_What you need to do_.
From the entries, copy every line that carries the string "fruit".

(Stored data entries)
═══
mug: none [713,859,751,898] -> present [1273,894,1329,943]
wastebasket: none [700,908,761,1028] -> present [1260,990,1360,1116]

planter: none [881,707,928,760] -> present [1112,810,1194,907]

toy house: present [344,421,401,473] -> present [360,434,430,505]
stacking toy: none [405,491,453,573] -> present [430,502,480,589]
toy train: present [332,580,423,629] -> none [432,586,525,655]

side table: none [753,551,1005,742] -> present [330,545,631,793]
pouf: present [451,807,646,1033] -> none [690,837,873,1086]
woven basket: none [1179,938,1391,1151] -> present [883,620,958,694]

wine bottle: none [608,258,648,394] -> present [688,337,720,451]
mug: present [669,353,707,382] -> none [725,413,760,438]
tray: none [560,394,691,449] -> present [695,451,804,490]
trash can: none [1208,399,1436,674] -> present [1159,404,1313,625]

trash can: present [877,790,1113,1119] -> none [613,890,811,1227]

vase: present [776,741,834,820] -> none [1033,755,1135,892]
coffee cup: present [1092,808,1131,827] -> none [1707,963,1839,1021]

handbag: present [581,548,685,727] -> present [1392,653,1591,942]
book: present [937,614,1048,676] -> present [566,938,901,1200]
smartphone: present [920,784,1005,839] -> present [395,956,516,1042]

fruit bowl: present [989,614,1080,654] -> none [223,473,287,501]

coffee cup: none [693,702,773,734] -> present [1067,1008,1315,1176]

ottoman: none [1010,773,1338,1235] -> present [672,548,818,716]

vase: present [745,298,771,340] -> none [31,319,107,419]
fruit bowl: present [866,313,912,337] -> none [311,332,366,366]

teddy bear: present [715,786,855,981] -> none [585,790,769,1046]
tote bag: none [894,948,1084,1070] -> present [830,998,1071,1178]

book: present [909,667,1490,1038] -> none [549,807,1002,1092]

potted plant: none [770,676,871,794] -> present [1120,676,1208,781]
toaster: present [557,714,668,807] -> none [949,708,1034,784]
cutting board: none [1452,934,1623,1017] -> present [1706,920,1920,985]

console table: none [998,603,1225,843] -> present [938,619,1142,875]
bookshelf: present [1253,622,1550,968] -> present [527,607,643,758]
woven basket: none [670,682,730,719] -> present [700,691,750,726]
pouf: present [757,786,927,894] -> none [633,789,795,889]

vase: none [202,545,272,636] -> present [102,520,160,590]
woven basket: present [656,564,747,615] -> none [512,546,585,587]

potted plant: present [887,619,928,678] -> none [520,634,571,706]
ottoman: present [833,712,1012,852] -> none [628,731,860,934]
═══
_Result_.
fruit bowl: present [989,614,1080,654] -> none [223,473,287,501]
fruit bowl: present [866,313,912,337] -> none [311,332,366,366]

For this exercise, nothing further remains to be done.